Bboni, bboni

27.02.2023

Chiamare Maurizio Costanzo "giornalista" è decisamente riduttivo, perché è stato uno dei pochi di cui si può dire «muore l'uomo ma non le sue idee», comunque le si giudichino. Idee di televisione che hanno modellato non solo le nostre serate ma anche la trasmissione della cultura, il confronto sulle idee e soprattutto la politica.

Costanzo introdusse i politici nel format televisivo che lui per primo aveva lanciato in Italia, il talk show, prima con Bontà loro e poi con il Maurizio Costanzo Show. Nel giro di pochi anni fu il format del talk show a introdursi nei politici, fino ad allora confinati negli spazi austeri delle tribune elettorali di Ugo Zatterin.

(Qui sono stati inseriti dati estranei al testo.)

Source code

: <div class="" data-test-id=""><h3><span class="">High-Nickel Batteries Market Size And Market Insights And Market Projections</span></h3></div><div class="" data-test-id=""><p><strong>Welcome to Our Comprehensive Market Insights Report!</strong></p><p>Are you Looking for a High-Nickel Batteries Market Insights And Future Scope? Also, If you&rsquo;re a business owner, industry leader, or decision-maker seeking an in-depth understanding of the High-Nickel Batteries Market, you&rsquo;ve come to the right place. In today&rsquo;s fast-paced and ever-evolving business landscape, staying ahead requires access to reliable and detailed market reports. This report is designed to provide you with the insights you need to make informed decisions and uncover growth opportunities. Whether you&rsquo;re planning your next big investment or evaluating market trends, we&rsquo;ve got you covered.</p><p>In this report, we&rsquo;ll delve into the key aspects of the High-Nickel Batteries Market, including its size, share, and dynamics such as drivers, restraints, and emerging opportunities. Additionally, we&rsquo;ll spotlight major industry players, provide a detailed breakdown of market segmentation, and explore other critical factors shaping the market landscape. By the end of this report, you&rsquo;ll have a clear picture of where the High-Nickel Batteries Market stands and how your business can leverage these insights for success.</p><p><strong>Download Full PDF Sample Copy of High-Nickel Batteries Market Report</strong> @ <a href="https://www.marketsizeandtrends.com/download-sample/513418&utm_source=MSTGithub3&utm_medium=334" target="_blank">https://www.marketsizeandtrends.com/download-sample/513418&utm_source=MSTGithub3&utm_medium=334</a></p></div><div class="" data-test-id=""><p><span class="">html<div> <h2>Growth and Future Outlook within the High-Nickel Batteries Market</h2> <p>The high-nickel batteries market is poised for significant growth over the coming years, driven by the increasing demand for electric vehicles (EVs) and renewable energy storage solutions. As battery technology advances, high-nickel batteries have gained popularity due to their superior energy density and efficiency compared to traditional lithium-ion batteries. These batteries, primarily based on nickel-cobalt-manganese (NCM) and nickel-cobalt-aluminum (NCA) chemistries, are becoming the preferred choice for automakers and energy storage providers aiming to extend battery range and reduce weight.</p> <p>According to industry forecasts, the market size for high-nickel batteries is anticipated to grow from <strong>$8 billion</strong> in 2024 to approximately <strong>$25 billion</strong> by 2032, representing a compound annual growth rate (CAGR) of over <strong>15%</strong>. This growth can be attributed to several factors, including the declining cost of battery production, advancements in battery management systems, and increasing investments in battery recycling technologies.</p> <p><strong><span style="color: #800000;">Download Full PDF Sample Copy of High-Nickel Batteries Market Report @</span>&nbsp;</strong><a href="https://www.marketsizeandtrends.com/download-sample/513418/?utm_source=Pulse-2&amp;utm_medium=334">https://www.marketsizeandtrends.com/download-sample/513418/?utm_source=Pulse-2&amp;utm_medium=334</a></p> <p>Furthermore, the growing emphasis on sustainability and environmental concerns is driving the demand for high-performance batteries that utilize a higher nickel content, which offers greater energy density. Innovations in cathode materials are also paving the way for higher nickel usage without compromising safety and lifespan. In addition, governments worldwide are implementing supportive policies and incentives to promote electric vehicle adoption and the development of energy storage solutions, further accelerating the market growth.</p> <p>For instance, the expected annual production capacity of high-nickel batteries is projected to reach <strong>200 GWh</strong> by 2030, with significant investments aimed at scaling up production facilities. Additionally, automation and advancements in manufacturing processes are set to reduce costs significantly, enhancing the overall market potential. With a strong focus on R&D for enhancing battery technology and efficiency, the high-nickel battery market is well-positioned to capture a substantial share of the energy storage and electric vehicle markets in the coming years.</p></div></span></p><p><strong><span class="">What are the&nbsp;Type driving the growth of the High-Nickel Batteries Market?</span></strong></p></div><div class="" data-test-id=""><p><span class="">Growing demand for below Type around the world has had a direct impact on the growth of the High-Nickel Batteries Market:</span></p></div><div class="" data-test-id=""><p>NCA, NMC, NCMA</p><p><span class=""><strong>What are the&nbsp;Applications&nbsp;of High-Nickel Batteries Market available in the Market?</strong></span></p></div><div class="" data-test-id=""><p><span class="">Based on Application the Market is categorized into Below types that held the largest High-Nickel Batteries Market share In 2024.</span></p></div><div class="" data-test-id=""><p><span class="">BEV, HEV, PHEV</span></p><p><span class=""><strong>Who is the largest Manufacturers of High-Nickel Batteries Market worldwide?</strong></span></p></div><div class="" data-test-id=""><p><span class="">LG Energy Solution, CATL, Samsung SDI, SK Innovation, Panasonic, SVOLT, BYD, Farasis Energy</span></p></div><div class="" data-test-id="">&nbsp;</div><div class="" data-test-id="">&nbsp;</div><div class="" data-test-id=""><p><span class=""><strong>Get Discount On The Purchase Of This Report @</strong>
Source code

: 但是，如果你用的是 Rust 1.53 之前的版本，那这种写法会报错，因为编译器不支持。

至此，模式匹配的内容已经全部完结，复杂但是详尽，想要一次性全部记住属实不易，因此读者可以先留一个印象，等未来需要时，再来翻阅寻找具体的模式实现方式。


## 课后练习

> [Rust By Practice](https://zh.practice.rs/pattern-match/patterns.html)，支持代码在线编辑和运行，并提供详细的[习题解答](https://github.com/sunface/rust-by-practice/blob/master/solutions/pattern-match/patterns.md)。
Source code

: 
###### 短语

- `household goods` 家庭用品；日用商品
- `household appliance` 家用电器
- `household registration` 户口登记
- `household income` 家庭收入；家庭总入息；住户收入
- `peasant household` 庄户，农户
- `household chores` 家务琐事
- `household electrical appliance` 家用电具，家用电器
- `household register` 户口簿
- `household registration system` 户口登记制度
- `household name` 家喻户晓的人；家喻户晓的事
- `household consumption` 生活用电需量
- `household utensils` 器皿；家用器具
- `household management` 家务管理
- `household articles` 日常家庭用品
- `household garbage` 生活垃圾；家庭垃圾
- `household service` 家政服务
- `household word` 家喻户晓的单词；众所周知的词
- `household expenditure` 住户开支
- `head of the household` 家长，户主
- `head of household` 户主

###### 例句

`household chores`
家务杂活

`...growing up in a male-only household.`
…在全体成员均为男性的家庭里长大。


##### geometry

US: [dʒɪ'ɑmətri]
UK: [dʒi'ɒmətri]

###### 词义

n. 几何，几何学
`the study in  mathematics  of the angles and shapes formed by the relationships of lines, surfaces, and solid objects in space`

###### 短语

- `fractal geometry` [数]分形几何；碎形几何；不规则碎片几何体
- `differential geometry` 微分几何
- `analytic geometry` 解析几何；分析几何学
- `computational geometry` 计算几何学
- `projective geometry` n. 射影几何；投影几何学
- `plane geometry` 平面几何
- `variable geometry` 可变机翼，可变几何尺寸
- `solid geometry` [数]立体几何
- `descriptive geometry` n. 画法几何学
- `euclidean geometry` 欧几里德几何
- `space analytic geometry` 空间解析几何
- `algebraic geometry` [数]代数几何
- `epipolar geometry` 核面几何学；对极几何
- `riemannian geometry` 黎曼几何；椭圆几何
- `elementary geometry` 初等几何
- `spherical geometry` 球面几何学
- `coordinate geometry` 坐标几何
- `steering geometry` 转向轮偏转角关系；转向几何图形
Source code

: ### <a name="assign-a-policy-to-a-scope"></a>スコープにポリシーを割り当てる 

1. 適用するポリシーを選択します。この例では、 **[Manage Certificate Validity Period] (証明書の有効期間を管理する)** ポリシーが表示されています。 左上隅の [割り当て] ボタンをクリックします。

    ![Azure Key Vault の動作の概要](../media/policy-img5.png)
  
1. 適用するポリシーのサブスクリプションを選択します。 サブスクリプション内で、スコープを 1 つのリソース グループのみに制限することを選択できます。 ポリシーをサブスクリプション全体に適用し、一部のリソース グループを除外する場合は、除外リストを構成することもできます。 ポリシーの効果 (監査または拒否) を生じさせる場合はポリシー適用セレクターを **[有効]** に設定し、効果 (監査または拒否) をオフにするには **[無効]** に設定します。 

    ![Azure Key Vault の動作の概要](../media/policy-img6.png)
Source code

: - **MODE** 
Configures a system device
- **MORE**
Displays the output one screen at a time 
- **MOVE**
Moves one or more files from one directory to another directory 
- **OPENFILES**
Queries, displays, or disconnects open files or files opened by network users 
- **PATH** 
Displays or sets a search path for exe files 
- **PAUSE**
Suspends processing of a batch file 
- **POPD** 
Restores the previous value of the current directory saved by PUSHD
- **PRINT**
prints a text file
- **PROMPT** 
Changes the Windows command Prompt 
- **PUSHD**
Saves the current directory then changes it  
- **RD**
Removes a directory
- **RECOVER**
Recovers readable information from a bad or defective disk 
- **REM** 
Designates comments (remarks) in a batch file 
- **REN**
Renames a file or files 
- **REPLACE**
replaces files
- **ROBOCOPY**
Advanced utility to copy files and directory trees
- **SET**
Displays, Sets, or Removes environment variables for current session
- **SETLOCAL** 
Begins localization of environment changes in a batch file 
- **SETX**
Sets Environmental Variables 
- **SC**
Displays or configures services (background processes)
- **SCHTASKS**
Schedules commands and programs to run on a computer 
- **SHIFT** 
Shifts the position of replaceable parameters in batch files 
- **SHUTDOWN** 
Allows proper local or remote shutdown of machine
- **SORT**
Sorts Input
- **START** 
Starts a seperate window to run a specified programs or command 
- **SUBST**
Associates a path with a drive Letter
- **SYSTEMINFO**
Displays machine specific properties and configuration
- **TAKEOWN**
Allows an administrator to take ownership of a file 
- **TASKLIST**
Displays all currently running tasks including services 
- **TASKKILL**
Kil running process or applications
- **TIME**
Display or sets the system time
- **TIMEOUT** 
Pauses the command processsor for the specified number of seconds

Nel corso del tempo gli onorevoli, i senatori e perfino i premier sono diventati animali da telecamera, con uno staff di consulenti d'immagine e ghost writer per suggerirgli battute spiritose perché non tutti avevano la verve di Giulio Andreotti - il cui definitivo tramonto pubblico non a caso fu sancito non da accuse, sospetti e presunti baci con boss mafiosi, ma da un malore occorsogli proprio durante un talk-show.

E non è successo solo con i politici. Chiunque diventi appena un po' famoso, che sia la vittima di un sopruso, l'autore di un best seller, uno scienziato o un'indossatrice, deve mettere in conto l'invito in un salotto televisivo, dove non solo ci si aspetta che risponda a domande che lo riguardano, ma che abbia opinioni su qualunque argomento e sia pronto a rimbeccare o, meglio ancora, a interrompere gli altri ospiti, perché la gazzarra fa audience.

Ed è stato Maurizio Costanzo a incoraggiare e a brevettare la pratica di cui il risultato più rappresentativo è un oscuro critico d'arte che senza il Costanzo Show non sarebbe mai diventato Vittorio Sgarbi. E Costanzo era il solo a saper dirigere il palco con un «bboni, bboni» equivalente al frustino con cui Barnum teneva sotto controllo il suo circo di fenomeni.

Ma del circo del talk show alla Costanzo, formula che dura ancora oggi, fa parte anche il pubblico in studio, cui si chiede di applaudire sia il reduce dei lager che il negazionista, sia la suora missionaria che il pornodivo, sia lo scrittore famoso che la pesciarola sboccata: l'applauso è una livella che mette sullo stesso piano (un seminterrato) tutto e tutti tranne il conduttore.

Nessuno più è in grado di governare con pacato cinismo ospiti e platea come faceva Maurizio Costanzo. I suoi eredi non ne hanno lo spessore. Non hanno, soprattutto, la malinconia nascosta di un uomo che ha fatto la nostra televisione, ma che si era fatto col giornalismo e il teatro, e lì aveva lasciato il cuore. Forse era questa nostalgia a dargli quel tono stanco e un po' annoiato di chi sotto sotto vorrebbe essere da un'altra parte.